Die in DevOps erstellte neue Release-Pipeline (CD) ermöglicht vollautomatische Bereitstellung in alle Anwendungsumgebungen – bisher wurden nur einige von ihnen von einer TeamCity-Deployment-Konfiguration unterstützt. Die Bereitstellungsautomatisierung für alle Umgebungen war eine klare und wichtige Projektanforderung. Bei der Erstellung der Release-Pipeline haben wir das Roundhouse-Tool für die Datenbankversionierung und -bereitstellung vorgeschlagen und implementiert. Das Anwendungsteam hat gute Erfahrungen mit dem Tool gemacht, was die zukünftige Datenbankpflege verbessern soll. Vor dieser Verbesserung wurden alle Datenbankänderungen manuell angewendet, indem benutzerdefinierte SQL-Patch-Skripts ausgeführt wurden.

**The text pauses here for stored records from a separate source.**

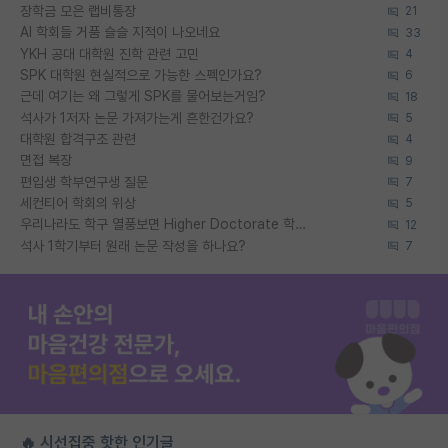
장학금 모은 랩비통장
21
AI 학회들 거품 슬슬 지적이 나오네요
33
YKH 공대 대학원 진학 관련 고민
4
SPK 대학원 현실적으로 가능한 스펙인가요?
6
근데 여기는 왜 그렇게 SPK를 물어보는거임?
18
석사가 1저자 논문 가져가는게 흔한건가요?
5
대학원 합격구조 관련
4
면접 복장
9
편입생 학부연구생 질문
7
세컨티어 학회의 위상
5
우리나라도 학구 열풍보면 Higher Doctorate 학위가 필요하다고 봅니다.
12
석사 1학기부터 원래 논문 작성을 하나요?
7
🔥 시선집중 핫한 인기글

Auf die verwaltete SQL-Datenbank-Instanz, ohne öffentlichen Endpunkt, kann von Microsoft-gehosteten DevOps-Agenten nicht zugegriffen werden – sie ist außerhalb ihres eigenen virtuellen Azure-Netzwerks nicht sichtbar. Daher planten wir, selbst gehostete DevOps-Agents zu verwenden, die sich im Azure-Abonnement des Kunden im selben VNET befanden.

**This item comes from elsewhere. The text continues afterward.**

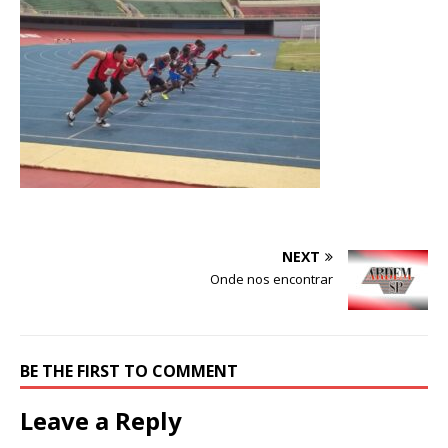
NEXT
Onde nos encontrar
BE THE FIRST TO COMMENT
Leave a Reply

Neben der Haupt-Release-Pipeline wurden zusätzliche DevOps-Pipelines für migrierte Selenium-, SpecFlow- und tSQLt-Tests erstellt.

Zusammenfassung

Das Migrationsprojekt lief noch während ich diesen Artikel verfasste, aber die meisten Arbeiten waren bereits abgeschlossen und einige der Vorproduktionsumgebungen waren in Azure in Betrieb. Die Lektion, die wir im Laufe dieses Projekts gelernt haben, ist dass es bei der Cloud-Migration nicht nur um eine Änderung des Anwendungshostings geht. Es kann eine Vielzahl von Anforderungen, Abhängigkeiten oder Einschränkungen geben, die zu Beginn nicht klar erkennbar sind, aber später während eines Migrationsprojekts auftreten können. Der Umgang mit solchen zusätzlichen Bedenken kann wichtiger, technisch anspruchsvoller und zeitaufwendiger sein als ein „reiner“ Cloud-Migrationsprozess. Abgesehen davon, kann die Migration in die Cloud eine gute Gelegenheit sein, bestimmte Verbesserungen innerhalb der Lieferprozesse oder der Anwendung zu entdecken und umzusetzen.

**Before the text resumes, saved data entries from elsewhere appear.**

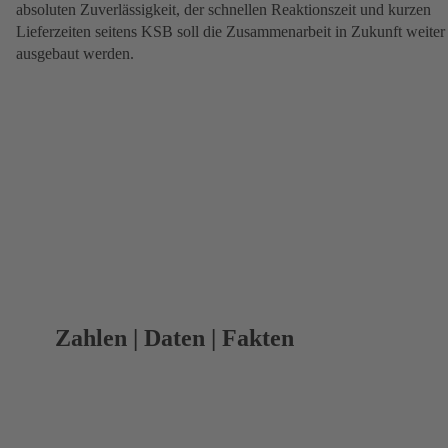
absoluten Zuverlässigkeit, der schnellen Reaktionszeit und kurzen
Lieferzeiten seitens KSB soll die Zusammenarbeit in Zukunft weiter
ausgebaut werden.
Zahlen | Daten | Fakten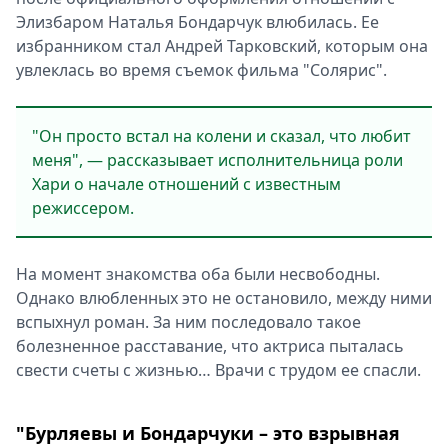
Элизбаром Наталья Бондарчук влюбилась. Ее
избранником стал Андрей Тарковский, которым она
увлеклась во время съемок фильма "Солярис".
"Он просто встал на колени и сказал, что любит
меня", — рассказывает исполнительница роли
Хари о начале отношений с известным
режиссером.
На момент знакомства оба были несвободны.
Однако влюбленных это не остановило, между ними
вспыхнул роман. За ним последовало такое
болезненное расставание, что актриса пыталась
свести счеты с жизнью… Врачи с трудом ее спасли.
"Бурляевы и Бондарчуки – это взрывная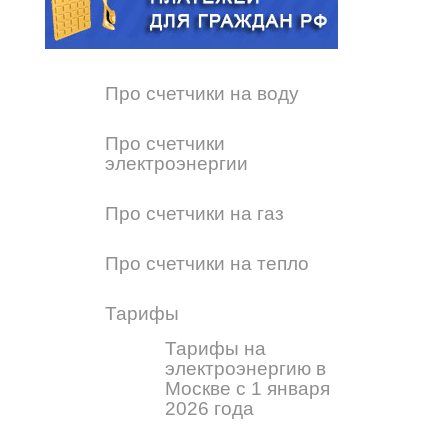
Про счетчики на воду
Про счетчики
электроэнергии
Про счетчики на газ
Про счетчики на тепло
Тарифы
Тарифы на
электроэнергию в
Москве с 1 января
2026 года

Dies mag offensichtlich erscheinen, aber es ist erwähnenswert, dass eine gute Zusammenarbeit mit dem Kunden für uns immer entscheidend ist. Unser Kick-Off-Workshop zu Beginn des Projekts war eine großartige Idee, da dieser die meisten Erwartungen und technischen Herausforderungen des Kunden offenbarte. Gemeinsam konnten wir eine generelle Richtung für die neue Cloud-basierte Lösung vorgeben.